Sunday, December 20, 2009

Reconciling Industry Certification with Humanization (and the ghost of my father)

My father was the first one in his family to go to college, earning a degree in Engineering from Drexel University, but he was never completely comfortable with the "title" he had earned.  I can remember him telling me, long before there was an Urban Dictionary, what the BS, MS, and PhD degrees actually stood for.  Fundamentally, I think, it boiled down for him to the question of whether one's self worth comes from within or from without.  Who are they, he thought, to tell me what I am worth?

As a Career and Technical Education (CTE) teacher, I am confronted with a related issue every day as I work to help students prepare for their future careers in the technology industry.  It is policy in our program, and I feel pressure from above to get my students to take Industry Certification Exams, even though I often believe a focus on these exams would be detrimental to learning.

At the root this issue there are basic questions of practice to address. What skills are most important for students to have?  What is the best way for them to acquire these skills?  How can they best demonstrate to others what they can do? Lying deeper, and often unasked, there are the far more important questions concerning the development of young people as human beings.  How best can young people grow to fully realize their humanity?  What experiences will help enable them to fulfill their roles as historical subjects, and give them the tools they need to fight dehumanization and oppression? Is there anything that can happen inside a classroom inside a school toward these ends, and what is the duty of the classroom teacher regarding them?

CTE teachers in a capitalist economy who believe, along with Paulo Freire, that "humanization is our ontological vocation", can find themselves in a tough situation.  Dehumanization is, after all, the unstated assumption of our trade.  Our job is to prepare raw material (our students) for use by others.
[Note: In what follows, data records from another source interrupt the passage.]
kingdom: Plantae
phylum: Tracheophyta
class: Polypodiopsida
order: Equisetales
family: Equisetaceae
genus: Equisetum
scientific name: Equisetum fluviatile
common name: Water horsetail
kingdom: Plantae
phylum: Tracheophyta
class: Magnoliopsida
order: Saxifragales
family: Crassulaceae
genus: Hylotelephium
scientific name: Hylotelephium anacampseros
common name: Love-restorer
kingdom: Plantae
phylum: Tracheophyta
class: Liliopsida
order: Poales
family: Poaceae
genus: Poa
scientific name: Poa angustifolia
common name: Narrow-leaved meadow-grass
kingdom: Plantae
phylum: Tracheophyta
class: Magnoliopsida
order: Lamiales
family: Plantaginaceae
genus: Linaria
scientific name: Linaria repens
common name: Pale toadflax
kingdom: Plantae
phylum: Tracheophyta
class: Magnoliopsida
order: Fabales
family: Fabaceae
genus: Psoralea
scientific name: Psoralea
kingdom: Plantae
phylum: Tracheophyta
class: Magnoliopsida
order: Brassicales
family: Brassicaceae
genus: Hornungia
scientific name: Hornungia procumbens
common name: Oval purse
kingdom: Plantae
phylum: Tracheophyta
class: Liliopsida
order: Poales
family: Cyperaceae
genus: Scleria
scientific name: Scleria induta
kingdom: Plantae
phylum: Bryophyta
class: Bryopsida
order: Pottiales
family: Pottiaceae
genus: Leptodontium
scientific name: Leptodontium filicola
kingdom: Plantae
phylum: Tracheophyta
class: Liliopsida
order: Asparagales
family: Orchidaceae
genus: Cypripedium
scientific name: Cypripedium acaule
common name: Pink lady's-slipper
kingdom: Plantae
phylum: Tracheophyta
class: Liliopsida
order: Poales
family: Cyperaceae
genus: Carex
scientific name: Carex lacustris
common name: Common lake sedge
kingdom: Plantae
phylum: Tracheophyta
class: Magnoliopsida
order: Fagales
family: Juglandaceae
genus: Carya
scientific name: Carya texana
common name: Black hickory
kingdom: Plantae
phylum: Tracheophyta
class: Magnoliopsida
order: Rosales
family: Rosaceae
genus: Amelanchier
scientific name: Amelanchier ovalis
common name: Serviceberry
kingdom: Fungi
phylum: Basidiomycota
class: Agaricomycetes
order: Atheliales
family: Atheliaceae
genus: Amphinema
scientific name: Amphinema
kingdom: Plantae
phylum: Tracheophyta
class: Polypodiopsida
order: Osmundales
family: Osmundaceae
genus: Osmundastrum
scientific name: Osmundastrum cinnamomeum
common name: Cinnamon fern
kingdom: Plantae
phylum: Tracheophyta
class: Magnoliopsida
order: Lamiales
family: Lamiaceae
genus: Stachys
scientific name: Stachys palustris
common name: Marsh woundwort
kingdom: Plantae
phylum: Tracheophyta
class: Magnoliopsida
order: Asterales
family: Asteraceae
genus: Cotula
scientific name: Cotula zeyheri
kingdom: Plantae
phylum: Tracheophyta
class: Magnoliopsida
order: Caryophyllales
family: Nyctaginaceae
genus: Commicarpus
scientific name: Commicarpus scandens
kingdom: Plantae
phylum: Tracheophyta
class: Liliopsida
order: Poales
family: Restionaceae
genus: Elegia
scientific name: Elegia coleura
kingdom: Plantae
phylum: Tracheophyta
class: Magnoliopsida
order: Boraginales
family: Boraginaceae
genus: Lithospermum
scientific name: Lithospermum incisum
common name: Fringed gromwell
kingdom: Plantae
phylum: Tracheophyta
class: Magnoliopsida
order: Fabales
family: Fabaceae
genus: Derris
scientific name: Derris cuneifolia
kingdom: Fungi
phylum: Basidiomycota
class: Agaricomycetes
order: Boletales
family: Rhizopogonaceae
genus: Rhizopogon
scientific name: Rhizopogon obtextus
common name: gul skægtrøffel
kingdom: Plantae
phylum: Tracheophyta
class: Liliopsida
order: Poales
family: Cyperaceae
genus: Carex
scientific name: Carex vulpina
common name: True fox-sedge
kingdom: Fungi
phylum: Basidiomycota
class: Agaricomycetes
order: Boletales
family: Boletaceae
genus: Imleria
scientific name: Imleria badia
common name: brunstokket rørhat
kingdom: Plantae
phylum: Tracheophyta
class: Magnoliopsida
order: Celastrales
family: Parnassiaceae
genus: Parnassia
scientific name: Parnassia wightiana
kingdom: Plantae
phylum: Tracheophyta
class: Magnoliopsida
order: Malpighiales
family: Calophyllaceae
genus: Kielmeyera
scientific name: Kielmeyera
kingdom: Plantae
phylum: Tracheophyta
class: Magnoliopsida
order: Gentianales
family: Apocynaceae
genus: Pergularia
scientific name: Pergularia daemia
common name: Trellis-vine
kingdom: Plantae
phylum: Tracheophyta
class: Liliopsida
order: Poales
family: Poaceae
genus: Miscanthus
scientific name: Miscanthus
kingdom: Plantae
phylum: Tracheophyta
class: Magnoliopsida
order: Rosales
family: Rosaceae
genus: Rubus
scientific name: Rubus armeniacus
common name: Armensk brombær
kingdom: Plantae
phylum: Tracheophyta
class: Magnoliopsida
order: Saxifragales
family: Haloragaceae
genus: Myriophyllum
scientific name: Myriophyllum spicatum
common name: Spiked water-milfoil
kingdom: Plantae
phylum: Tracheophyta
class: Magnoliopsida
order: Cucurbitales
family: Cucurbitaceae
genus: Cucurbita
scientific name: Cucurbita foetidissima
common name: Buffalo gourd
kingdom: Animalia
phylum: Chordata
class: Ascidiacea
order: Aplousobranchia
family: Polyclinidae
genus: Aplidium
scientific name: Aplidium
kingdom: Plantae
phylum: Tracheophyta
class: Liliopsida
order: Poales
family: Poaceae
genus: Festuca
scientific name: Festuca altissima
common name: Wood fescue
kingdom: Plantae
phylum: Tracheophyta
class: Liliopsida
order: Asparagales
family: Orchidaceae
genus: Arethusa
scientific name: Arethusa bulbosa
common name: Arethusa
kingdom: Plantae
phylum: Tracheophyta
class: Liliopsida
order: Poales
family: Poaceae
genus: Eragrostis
I have been able to survive as a CTE teacher for almost two decades thanks to the wonderfully subversive oasis of humanization provided by the Free Software Movement.  Working within the GNU/Linux and Python communities in particular, I have been able to simultaneously provide students with opportunities to acquire the skills they need to succeed in the technology industry while largely avoiding turning my classroom into a dehumanization factory.

The free software world is perhaps the closest thing one can find outside the athletic field to being a true meritocracy.  What you can do is there for all the world to see in the code that you write.  It is not your last name or your title that determines your worth, but your ability to contribute to the community.  I have found happiness for the last few decades as a CTE teacher by making this community my home.

I am often reminded, however, of the broader context in which I work.  Suggestions that we should partner uncritically with private industry to determine what our students need to know and be able to do (as we did in Arlington Public Schools several years ago when we rushed head first into implementing a Cisco certification course with very poor results), or that Professional Certification should be a universal goal in all of our IT classes, without critically evaluating how they would impact our classrooms, constantly remind me of the powerful role private industry plays behind the scenes in public education.

I am not at all the individualist my father was.  On the contrary, I believe that our view of ourselves and of our place in the world is socially constructed.  I strongly support the development of common standards that enable collaboration and communication, and I am not at all opposed to a professional certification process, provided it meaningfully measures real learning and achievement and reflects the democratic input of practitioners.


What To Do About Industry Certification? 

The problem for me is that there is a distinct lack of certifications in the areas in which I am most interested in working.  My supervisor recently handed me a 15 page document titled "Board of Education Approved Industry Certifications, Occupational Assessments, and Licensures".  There is no Python exam on the list.  There is a Java test, to be sure, together with the implication that I should be teaching Java instead of Python for that reason.

If I wait long enough, a Python certification exam may appear on that list.  The fact that companies as large as Google have made Python a core technology make it increasingly likely that an Industry Certification will appear.

By then, however, I may have moved on to something else.  I'm primarily interested in involving students in naming the world.  To be full and active members in a democratic society, students need to know how to think critically, and to seek solutions to problems which often lie beyond conventional wisdom. Humanity faces tremendous challenges which threaten its very survival in the 21st century.  We will need the ideas and voices of all of us to meet these challenges.

There are times when preparing for an industry certification exam can help build student skills and discipline.  I should embrace those opportunities and encourage students in those situations to pursue certification.  There are other times, however, when an uncritical focus on a certification exam would run completely counter to what I want to achieve in the classroom.  I should not let the pressure to give students exams harm their opportunity to grow as human beings.  If I am to effectively model what I seek for my students, I can't uncritically pursue a course of action handed down from above that doesn't make sense and is not in the interest of real student learning.